▶ **Data under study**:
- Opening Delimiter -

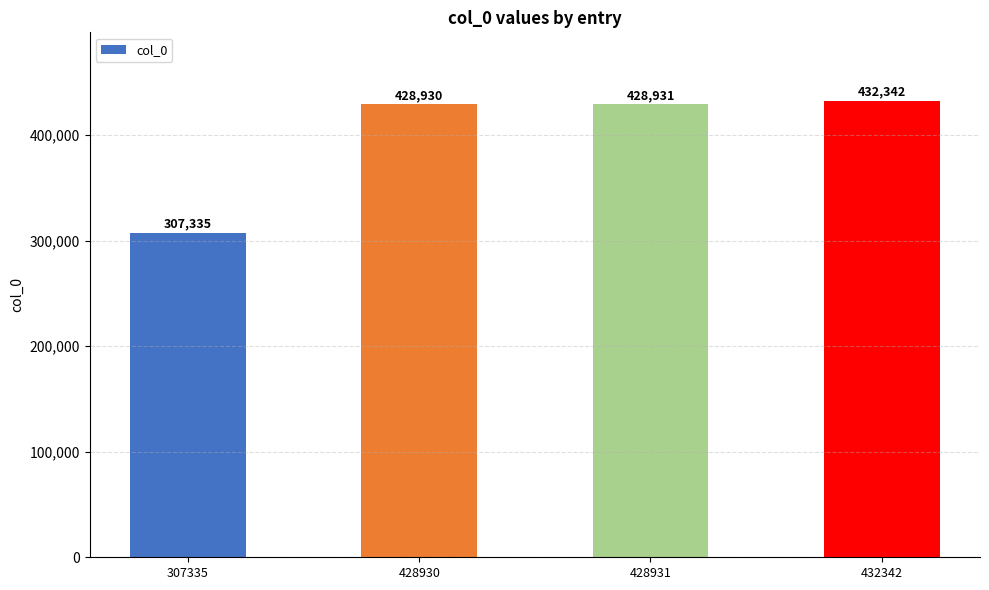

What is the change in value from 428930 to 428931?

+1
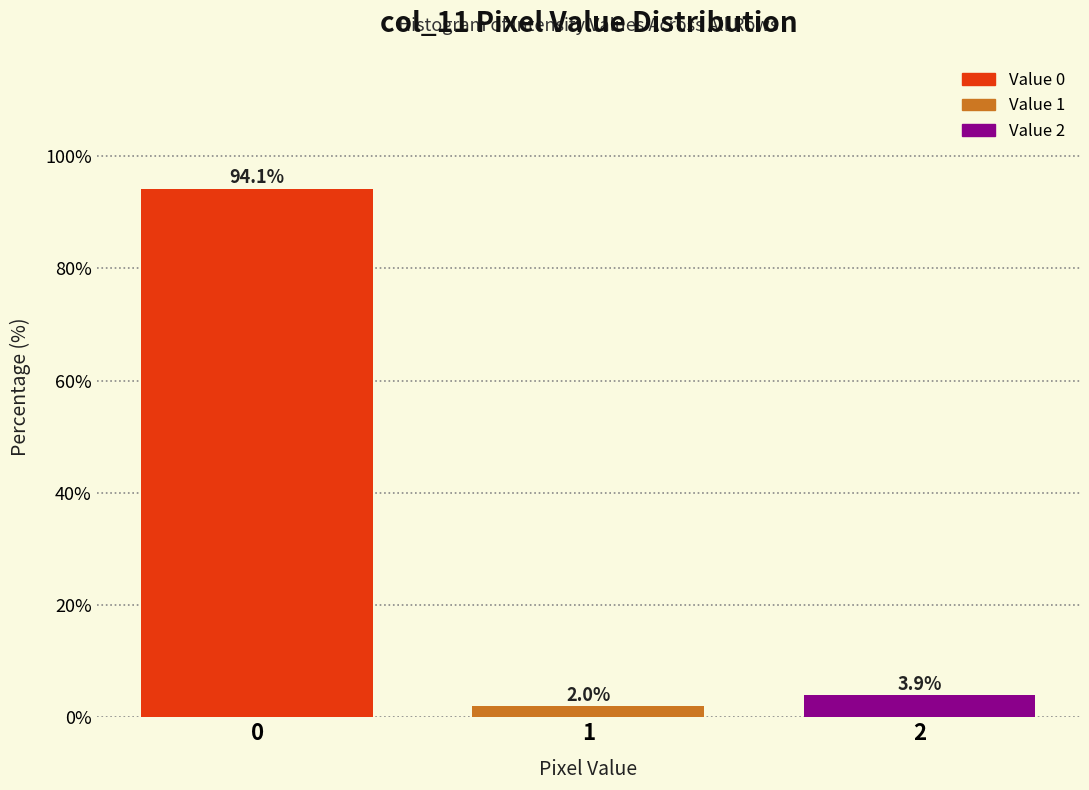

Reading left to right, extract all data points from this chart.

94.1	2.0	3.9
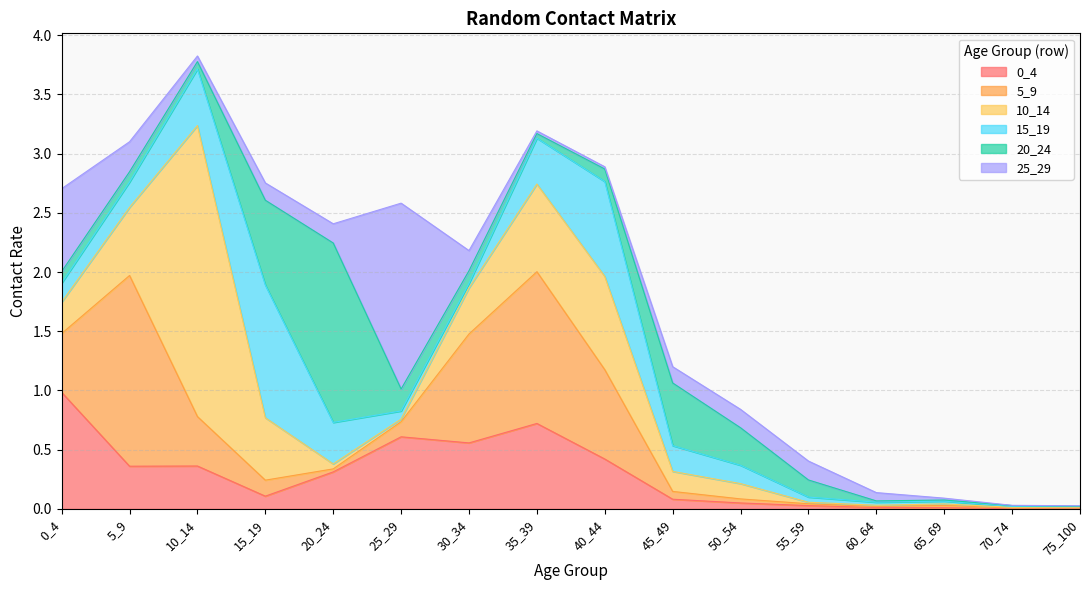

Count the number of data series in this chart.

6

- Closing Delimiter -

▶ **Work task**: Find each line in the material that contains the word "this" and copy it out. Case counts.

▶ **Result below**:
Reading left to right, extract all data points from this chart.
Count the number of data series in this chart.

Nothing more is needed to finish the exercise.